The project is about studying and applying algorithms on sequences of data to find out how they are associated with each other. The student is going to choose and acquire sequences of data they are interested in, and study and apply statistical techniques, sequential data mining algorithms, or temporal classification methods to find out how the events in the sequences are associated with each other. Applications include generating warnings (earthquake case), prediction of future stock index values (HSI case), prediction of the range of the number of typhoons entering South China Sea (typhoon case), or prediction of stock prices given market information (commodity and social media cases).

Requirements

Interest and/or knowledge in machine learning, data mining and artificial intellgence methods, such as search algorithms, neural networks, or genetic algorithms.
Good programmer.

Deliverables

Sets of data for training, testing, and system parameter tuning.
Programs for getting data and generating experimental results.
Programs for applying the results for generation of suggestions or predictions.

References

Why Tropical Cyclone Recurves? PAN Chi-kin; Hong Kong Observatory 2011-09.
Spurious correlations

Investment recommendation system

Project info

1–2 students, maximum 3 groups
Research project
Streams: General, Financial Computing
Updated 2021-01-11[1]

Description

Read the general instructions at the General section first.

From historical and current or near-current data of a stock or index prices, design an algorithm that makes investment recommendations (e.g., buy, hold, sell, hedge) that would maximize the profit in a simulated environment.

Some factors the algorithm can take into the consideration include the day in month, weekday of day, time of day, various financial indicators, correlations between data from different time series.

Time series of non-numerical data such as news articles, Twitter feeds, or Facebook posts can be analysed to improve the accuracy of the prediction. Indeed, this has been proven to be quite effective in prior studies.

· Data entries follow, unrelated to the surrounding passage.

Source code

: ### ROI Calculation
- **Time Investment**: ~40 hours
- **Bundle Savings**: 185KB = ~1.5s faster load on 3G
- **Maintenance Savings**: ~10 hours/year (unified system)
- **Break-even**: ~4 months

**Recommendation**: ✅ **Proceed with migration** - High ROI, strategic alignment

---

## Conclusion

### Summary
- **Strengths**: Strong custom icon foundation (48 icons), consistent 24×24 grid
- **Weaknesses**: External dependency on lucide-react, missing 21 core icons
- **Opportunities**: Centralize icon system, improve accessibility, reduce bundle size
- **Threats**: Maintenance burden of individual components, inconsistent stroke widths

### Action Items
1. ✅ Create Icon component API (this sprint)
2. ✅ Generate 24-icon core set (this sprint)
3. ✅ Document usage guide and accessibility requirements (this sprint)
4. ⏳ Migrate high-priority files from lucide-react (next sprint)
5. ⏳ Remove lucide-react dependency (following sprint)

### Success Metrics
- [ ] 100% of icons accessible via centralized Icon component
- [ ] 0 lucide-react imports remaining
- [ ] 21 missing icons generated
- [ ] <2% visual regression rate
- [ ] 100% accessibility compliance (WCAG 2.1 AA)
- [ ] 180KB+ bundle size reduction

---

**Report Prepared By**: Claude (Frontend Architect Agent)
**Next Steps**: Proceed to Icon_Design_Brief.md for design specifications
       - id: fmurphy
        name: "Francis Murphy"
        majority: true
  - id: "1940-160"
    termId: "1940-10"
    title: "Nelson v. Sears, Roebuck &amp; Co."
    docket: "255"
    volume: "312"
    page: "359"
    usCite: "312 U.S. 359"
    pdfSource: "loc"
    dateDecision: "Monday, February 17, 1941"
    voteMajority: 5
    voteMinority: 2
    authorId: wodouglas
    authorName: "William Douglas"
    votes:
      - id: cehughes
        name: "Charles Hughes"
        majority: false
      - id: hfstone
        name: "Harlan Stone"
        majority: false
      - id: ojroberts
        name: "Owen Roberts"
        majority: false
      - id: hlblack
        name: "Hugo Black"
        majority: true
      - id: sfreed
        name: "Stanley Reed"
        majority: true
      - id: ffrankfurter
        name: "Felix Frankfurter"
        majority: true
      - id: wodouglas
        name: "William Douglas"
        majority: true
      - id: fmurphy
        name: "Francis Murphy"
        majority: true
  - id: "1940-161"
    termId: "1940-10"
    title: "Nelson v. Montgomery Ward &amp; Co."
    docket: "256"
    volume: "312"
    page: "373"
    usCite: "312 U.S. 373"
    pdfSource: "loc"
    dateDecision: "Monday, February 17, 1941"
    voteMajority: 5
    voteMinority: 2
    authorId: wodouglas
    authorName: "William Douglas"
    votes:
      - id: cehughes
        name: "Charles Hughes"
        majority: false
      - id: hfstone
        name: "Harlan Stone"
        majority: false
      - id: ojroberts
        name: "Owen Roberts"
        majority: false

Note that the student is expected to build their own collection of training and testing data.

Be very careful about accuracy claims of better than 70% when you do literature research on how good their systems are, especially when the system uses historical numerical data or financial indicators only.

Students working on this topic are encouraged to take a wider view and analyse prices or indices of many stocks or markets.

Students producing good results early in the project can be linked up with real investment recommendation firms who can provide real time data for testing and may see your algorithms licensed and implemented for real.